Head Start students visit Pioneer Museum for ‘Friendship Day’
Students at Troy Head Start Pre-K visited the Pioneer Museum of Alabama on Valentine’s Day. However, their teachers said they were not there to celebrate St. Valentine’s Day but something, perhaps, more important.
“We are here to celebrate Friendship Day,” said Shaquria Wood. “We want our children to understand how import friends are and how important it is to build friendships.”
Yashica Smith said that friendship is another word for love that has no boundaries.
“We all need friends and each one of us needs to be a friend,” she said.
The Head Start students visited the Pioneer Museum in an effort to build and strengthen friendships among them and to learn about times long ago.
Kelly Ormond, museum education and program coordinator, said several projects were planned for the young students.
“We want them to develop an interest in and appreciation of our heritage at an early age,” she said. “It is said that we can’t know where we are going if we don’t know where we’ve been. The Pioneer Museum of Alabama is a wonderful place to learn where we’ve been.”
Ormond planned several activities for the children including learning about quilts and the role they played in pioneer life.
“Because the children were learning about friendship, we talked about friendship quilts and how women would come together to make quilts,” Ormond said. “A friendship quilt was usually made of several blocks from the same pattern. So, the children had the opportunity to make a quilt square using colored paper.”
Each student decorated his or her quilt square. The squares were personalized with either a handprint or a signature or both.
“The teachers took the individual squares back to the school and will put them together to make a ‘friendship’ quilt,” Ormond said. The children can visually see how individuals can come together in friendship to make something bigger than themselves.”
The children learned more about the pioneer days through another hands-on activity.
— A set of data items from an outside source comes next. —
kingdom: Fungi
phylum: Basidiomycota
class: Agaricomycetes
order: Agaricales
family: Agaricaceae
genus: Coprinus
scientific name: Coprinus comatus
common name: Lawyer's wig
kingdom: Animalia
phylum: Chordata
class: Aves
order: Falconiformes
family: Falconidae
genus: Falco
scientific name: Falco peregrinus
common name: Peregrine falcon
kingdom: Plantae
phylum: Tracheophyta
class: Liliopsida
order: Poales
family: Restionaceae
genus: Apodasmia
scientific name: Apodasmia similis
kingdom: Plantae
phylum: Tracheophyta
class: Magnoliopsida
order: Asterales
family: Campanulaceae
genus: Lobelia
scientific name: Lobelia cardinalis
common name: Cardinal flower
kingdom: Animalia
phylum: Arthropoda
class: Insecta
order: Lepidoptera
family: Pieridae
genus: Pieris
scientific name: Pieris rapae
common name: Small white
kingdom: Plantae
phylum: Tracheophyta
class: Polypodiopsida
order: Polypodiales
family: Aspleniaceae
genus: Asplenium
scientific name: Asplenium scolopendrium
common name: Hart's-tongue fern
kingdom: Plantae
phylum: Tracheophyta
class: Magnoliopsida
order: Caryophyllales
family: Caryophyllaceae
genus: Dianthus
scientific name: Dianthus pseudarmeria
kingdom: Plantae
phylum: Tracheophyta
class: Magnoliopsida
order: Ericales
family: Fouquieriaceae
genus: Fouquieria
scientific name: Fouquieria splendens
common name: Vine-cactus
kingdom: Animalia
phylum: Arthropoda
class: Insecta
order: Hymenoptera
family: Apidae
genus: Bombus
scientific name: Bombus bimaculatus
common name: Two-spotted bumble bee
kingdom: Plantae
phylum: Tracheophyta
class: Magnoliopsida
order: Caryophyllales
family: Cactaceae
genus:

They each had the opportunity to “make butter” by working the dasher in a butter churn until the milk turned to butter, which was different from the ‘butter’ in the grocery store.
Kari Barley, museum director, said the mission of the Pioneer Museum of Alabama is “that others may learn from the past.”
“And, we are always excited to have children at the museum,” she said. “There’s no better way to learn from the past than to experience it and there’s no better place to experience the past than the Pioneer Museum of Alabama.”